SPRUI30H November 2015 – May 2024 DRA745 , DRA746 , DRA750 , DRA756
Assembly syntax: | VBINLOG src1, dst |
Operation: | Binary log |
Classification: | 1-input 1-output |
Bit width: | 32-bit |
Delay slot: | one |
C statement: | As follows |
VBINLOG computes an approximate binary log, by detecting the left-most 1 bit in the input, encoding the bit position in bits 31..28, and left-justifying the following input bits in bits 27..0. The detected position of bit 31 is encoded as 15 (bit position minus 16), bit 30 as 14, and so on, and bit 17 as 1. If the left-most 1 bit is not found in bits 31..17, 0 is coded.
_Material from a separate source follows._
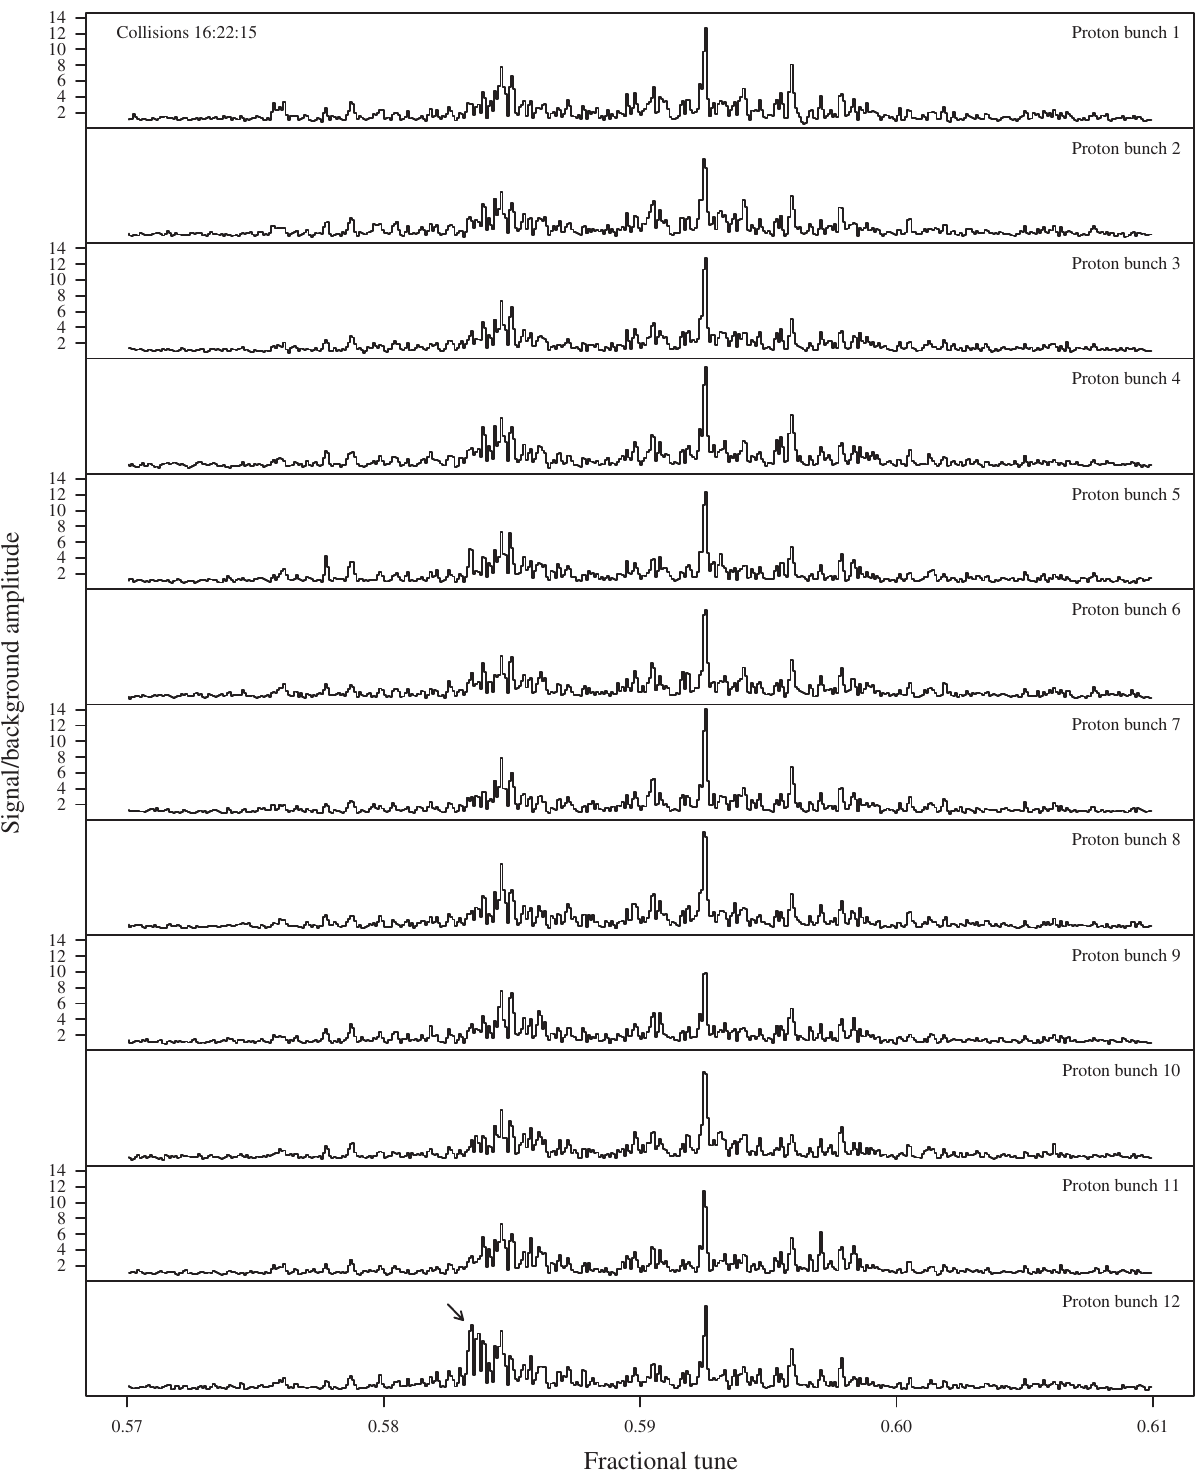
FIG. 10. Vertical coherent modes for all proton bunches in a train during Store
The VBINLOG operation is a non-standard floating point representation. Say a 32-bit integer x = 2^exp * (1 + frac/(2^28)), where exp and frac are integers. If (exp >= 16), binlog(x) = (exp – 16) * (2^28) + frac, concatenating the 4-bit adjusted exponent, exp – 16, with the 28-bit fraction. Otherwise, the representation is subnormal, leaving 0 in the exponent and bits 16..0 of input left-justified in the fraction part of output, bits 27..0.
For example, the number 0x0700_0000 has leading 1 in bit 26, so the bit position is coded as 26 – 16 = 10 = 0xA. The subsequent bits, two 1s immediately following the leading 1, left-justified in 28 bits or 7 hex digits, is 0xC00_0000. Thus the VBINLOG outcome of the number is 0xAC00_0000.
For a subnormal example, the number 0x8000 < 2^16 (is half of that), so its VBINLOG outcome is 0x0400_0000.
Input of VBINLOG is 32-bit, and so is the outcome, not 40-bit. VLMBD supports full 40-bit input range leading bit detection. VBINLOG is useful in compressing dynamic range and preserving precision. VBINLOG followed by table lookup can be used to produce the reciprocal of a number.